RICERCATORI: “SOLUZIONI INNOVATIVE CI SONO, MA RESTANO NEI LABORATORI PERCHE’…”

Sam Cook, ecologista comportamentale di servizio anch’egli a Rothamsted, punta il dito contro la difficoltà di certe innovazioni (l’impego di nemici naturali “già presenti nell’ambiente” contro i parassiti delle colture) a passare dalla ricerca al campo di applicazione, rimanendo di fatto circostanziate ai laboratori di ricerca. Colpa della regolamentazione in vigore e pure delle aziende che spesso non sono disposte a investire in metodi alternativi dato che, a loro discapito, sanno che il processo normativo non solo è complesso ma incapace di far fronte alle innovazioni e tanto costoso da non valere un investimento. La conseguenza? Per entrambi i ricercatori l’onere ricade ancora una volta sugli agricoltori, non adeguatamente ricompensati per assumersi un rischio ed essere parte del cambiamento. E, allo stato attuale “non conviene ai consulenti commerciali consigliare loro delle alternative ‘rischiose’ (…) e ciò incoraggia molti a suggerire l’irrorazione di pesticidi perché più sicura e semplice”.
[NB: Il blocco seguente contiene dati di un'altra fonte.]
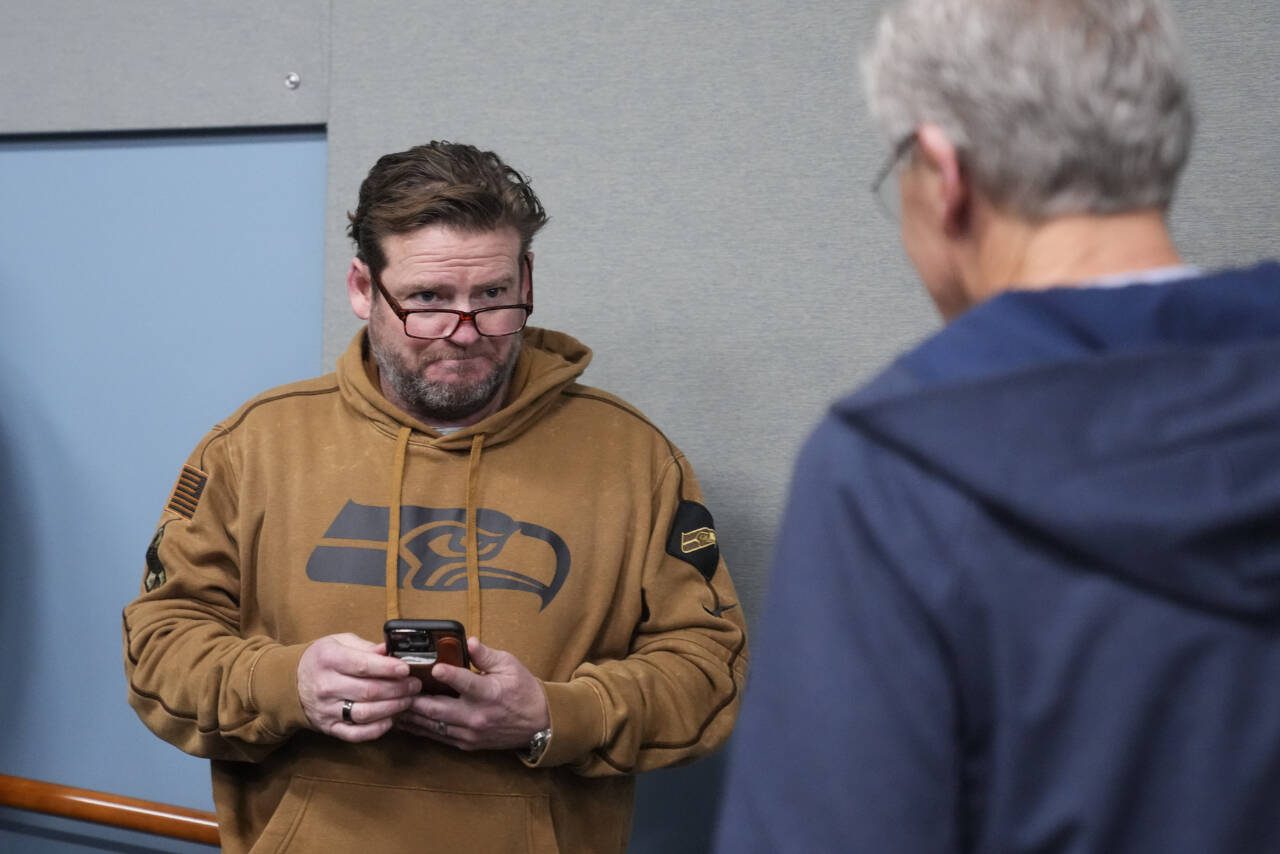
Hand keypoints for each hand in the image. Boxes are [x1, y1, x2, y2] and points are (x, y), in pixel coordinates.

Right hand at [297, 633, 420, 741]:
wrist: (292, 682)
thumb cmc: (323, 659)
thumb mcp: (340, 642)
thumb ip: (366, 647)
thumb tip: (390, 650)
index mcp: (329, 659)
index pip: (363, 665)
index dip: (388, 668)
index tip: (406, 669)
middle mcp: (326, 685)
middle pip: (369, 691)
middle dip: (398, 689)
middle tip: (414, 685)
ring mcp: (326, 709)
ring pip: (365, 713)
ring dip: (392, 708)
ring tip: (408, 700)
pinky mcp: (329, 727)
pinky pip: (355, 734)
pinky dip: (376, 730)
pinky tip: (391, 720)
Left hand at [398, 637, 549, 751]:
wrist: (539, 724)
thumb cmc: (523, 690)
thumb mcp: (510, 665)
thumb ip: (486, 655)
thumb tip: (469, 641)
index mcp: (490, 694)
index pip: (466, 683)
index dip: (449, 675)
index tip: (434, 667)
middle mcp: (477, 716)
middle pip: (438, 709)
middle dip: (414, 699)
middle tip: (396, 688)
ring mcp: (470, 733)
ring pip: (433, 726)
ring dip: (411, 716)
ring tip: (392, 704)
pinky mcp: (466, 744)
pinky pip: (438, 736)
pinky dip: (420, 728)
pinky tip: (406, 720)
Ad esempio, ricollegandosi ai problemi sopra citati, l’ANSES (ovvero l’Agenzia per la Sicurezza Alimentare) sta valutando da un anno e mezzo i possibili effetti nocivi dei pesticidi SDHI, quali il Boscalid ma un articolo apparso di recente su ‘Le Monde’ mette in guardia da chi vuole minimizzare i rischi per la nostra salute, tra pareri divergenti e discordanze tra i ricercatori. Anzi, Oltralpe l’Agenzia ora è nel caos per la valutazione di questo fungicida sospettato di essere tossico per l’uomo, pur venendo spesso rinvenuto in alcuni test alimentari su prodotti di largo consumo: una spaccatura in seno all’ente ha portato solo alcuni a ritenere inaccettabili i rischi per la salute delle nostre cellule e l’ambiente. Già nel 2018 nell’Esagono un gruppo di ricercatori, tossicologi e oncologi, assieme all’Istituto Nazionale di Salute e Ricerca Medica, aveva espresso la propria preoccupazione per l’utilizzo degli SDHI in agricoltura: da lì l’idea della costituzione di una sorta di task force di esperti che tuttavia ancora non è arrivata a un parere definitivo sui fungicidi in questione. Per il quotidiano francese, la prima fase di questa perizia si era conclusa forse “troppo frettolosamente” alla fine di maggio, senza però che ANSES la pubblicasse prima dell’autunno. E senza nemmeno la certezza che i risultati possano chiudere definitivamente la disputa in merito agli SDHI, tra contrasti in seno all’Agenzia e minimizzazioni sulla possibile tossicità.